What is beauty? How do little children know what beauty is and why do they respond to it? Why do we create it and spend time and money looking for beauty and surrounding ourselves with it?

My little three-year old granddaughter sat on my lap as we checked out ballet dancing clips on YouTube. She has moved to music since she gained control of her tiny arms and legs. As soon as one video started she exclaimed, “Dass so boodeefo! So boodeefo!” She recognized the music. “Oh! Dass Cara and the Nutcacker! Dass so boodeefo! Again! Again!” She only got down off my lap so she could dance to the music herself. She is so boodeefo.

I took a shortcut around the back of the hotel while I was out for a walk on our recent trip to California. Near the garbage/trash/rubbish bins I saw a magnolia tree in bloom.  They don’t grow here in the Canadian Rockies and I was amazed to see such beauty hiding in such an undignified location. Like my little granddaughter’s dancing it’s blooming was not an effort to seduce me into giving it something, or serving it. It just was, and I could see the generosity of my Creator’s hand -as well as the hand of whoever planted it there.

A friend of mine, a classical pianist with a beautiful heart, left his comfortable home and career and went to Cambodia to help people recover from the horrors they had experienced during the Pol Pot regime. He asked what they needed most and was surprised when they answered, “Music!” Once their immediate needs for food and shelter had been taken care of the thing they desired most was the beauty of music. He was just the man for the job.

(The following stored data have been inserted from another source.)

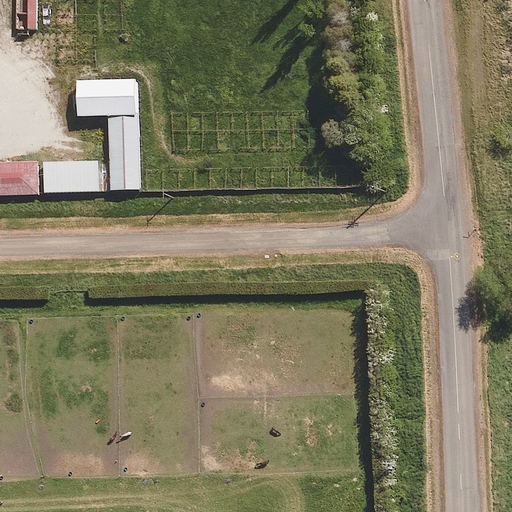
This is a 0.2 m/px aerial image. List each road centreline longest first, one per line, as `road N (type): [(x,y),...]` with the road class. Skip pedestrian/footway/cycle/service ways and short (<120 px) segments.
road 1 (residential): [(450,226),(0,241)]
road 2 (unclassified): [(450,226),(463,511)]
road 3 (unclassified): [(424,0),(450,226)]
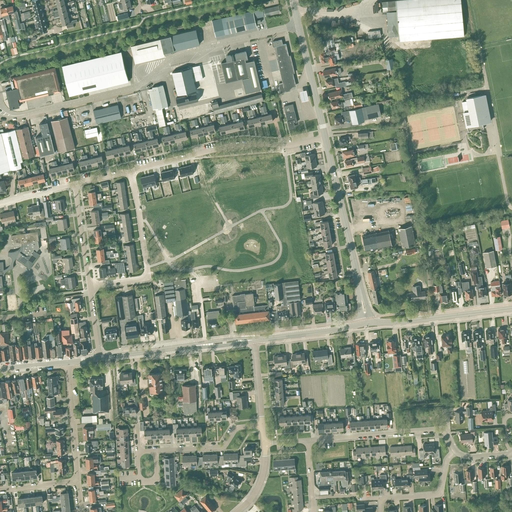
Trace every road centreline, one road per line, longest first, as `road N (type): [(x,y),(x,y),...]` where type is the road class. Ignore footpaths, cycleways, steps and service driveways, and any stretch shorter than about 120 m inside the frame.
road 1 (unclassified): [(26,113),(134,87),(185,51),(298,24)]
road 2 (residential): [(130,170),(244,143),(325,138)]
road 3 (tertiary): [(366,323),(325,138)]
road 4 (residential): [(89,287),(147,274),(130,170)]
road 5 (primary): [(366,323),(511,308)]
road 6 (residential): [(307,440),(445,430)]
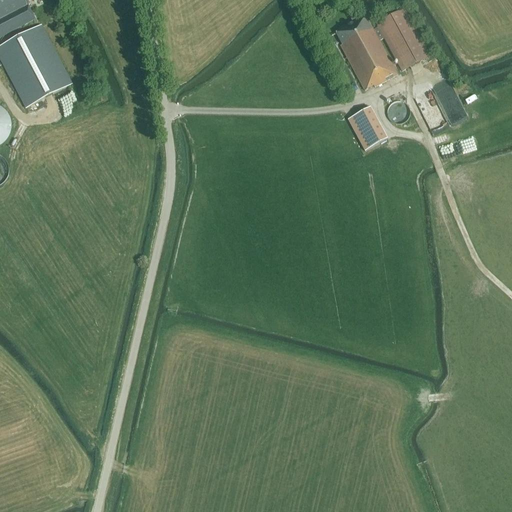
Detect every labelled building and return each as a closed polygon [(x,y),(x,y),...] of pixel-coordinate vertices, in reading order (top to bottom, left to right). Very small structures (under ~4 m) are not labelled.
[(32,0),(33,0),(0,0),(0,38),(35,20),(28,6),(30,5),(29,2),(31,0),(32,0)] [(402,72),(430,57),(404,10),(376,25),(378,28),(373,31),(366,17),(336,34),(342,46),(340,47),(365,92),(374,87),(374,88),(398,75),(379,42),(384,39),(402,72)] [(0,58),(26,109),(72,85),(41,26),(0,47),(0,58)] [(461,100),(444,107),(451,125),(468,118),(461,100)] [(389,120),(394,124),(400,125),(405,122),(409,118),(410,112),(408,106),(403,102),(397,101),(391,104),(388,109),(387,115),(389,120)] [(0,144),(2,144),(9,135),(10,123),(6,113),(0,108),(0,144)] [(365,152),(387,140),(370,108),(348,120),(365,152)]
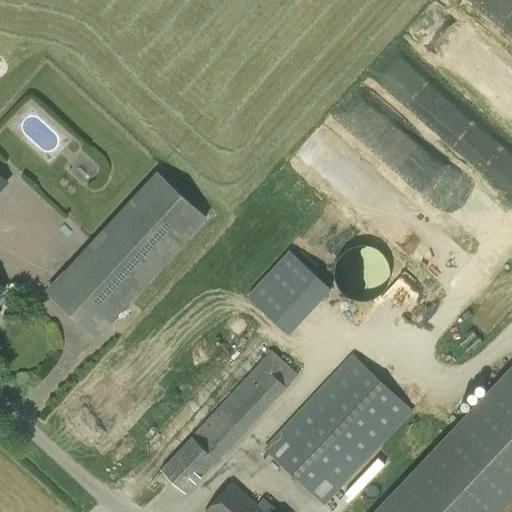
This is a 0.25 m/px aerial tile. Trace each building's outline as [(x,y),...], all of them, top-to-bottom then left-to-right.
[(509,113),(511,116),(511,78),(503,70),(493,65),(479,50),(469,45),(445,21),(432,34),(411,23),(434,46),(432,45),(491,104),(509,113)] [(511,151),(392,55),(374,77),(511,187),(511,151)] [(355,95),(339,115),(449,206),(466,186),(355,95)] [(360,188),(368,192),(378,174),(312,138),(299,163),(356,194),(360,188)] [(209,218),(157,171),(90,244),(46,290),(97,339),(209,218)] [(0,191),(9,181),(0,172),(0,191)] [(385,273),(384,267),(383,262),(380,257),(377,254),(373,250),(368,248),(359,246),(355,246),(349,248),(345,250),(341,253),(337,257),(335,261),(333,266),(332,271),(333,280),(336,286),(339,290),(342,293),(346,296),(350,297),(356,299),(361,299),(368,297),(372,296),(377,292),(380,288),(382,284),(384,278),(385,273)] [(291,332),(332,287),(290,249),(249,294),(291,332)] [(187,493),(228,449),(299,374),(271,350),(159,469),(163,473),(172,480),(187,493)] [(325,506),(378,449),(414,410),(353,353),(264,448),(325,506)] [(494,511),(511,493),(511,373),(380,511),(494,511)] [(266,511),(232,481),(205,511),(266,511)]
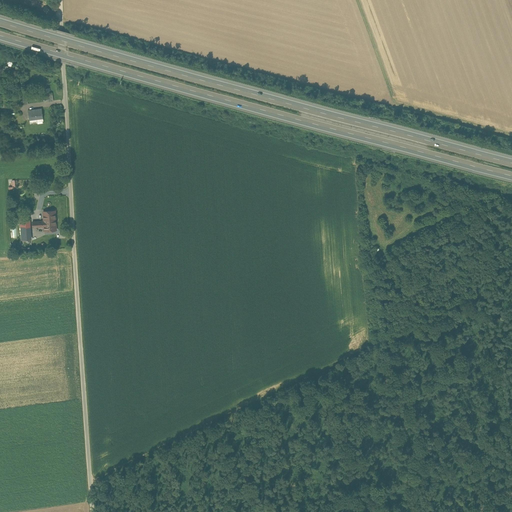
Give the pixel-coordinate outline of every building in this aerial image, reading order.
[(25,88),(17,89),(19,105),(27,104),(25,88)] [(52,93),(44,94),(45,102),(53,101),(52,93)] [(41,109),(28,110),(29,120),(29,119),(30,122),(37,121),(37,119),(43,118),(41,109)] [(55,211),(43,211),(44,220),(55,219),(55,211)] [(55,219),(44,220),(44,221),(33,221),(33,227),(44,226),(45,230),(56,230),(55,219)] [(25,220),(20,220),(21,233),(29,233),(28,220),(25,220)]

One of the qualities of Christ is his beauty. For most of us it’s not seen with physical eyes, not usually, unless you count his reflection in the  beauty of nature. Those who have come to know him in experience rather than theory are enthralled by his beauty, the beauty they see with their spiritual eyes. The Psalmist wrote: I am pleading with the Eternal for this one thing, my soul’s desire: To live with Him all of my days— in the shadow of His temple, to behold His beauty and ponder His ways in the company of His people. (Psalm27:4 The Voice)

Somehow we recognize beauty and respond to it. Beauty is who we are meant to be and who we are meant to be with. There is within us a discontent with the ugliness of garbage. Our hearts long to be restored back to the garden. Beauty gives us hope.

6 thoughts on “Beauty and the Trash Can

  1. I totally agree! I was reminded of an old favorite song of mine, Keith Green’s song…, “Oh Lord, you’re beautiful! Your face is all I see, for when your eyes are on this child, your grace abounds to me.”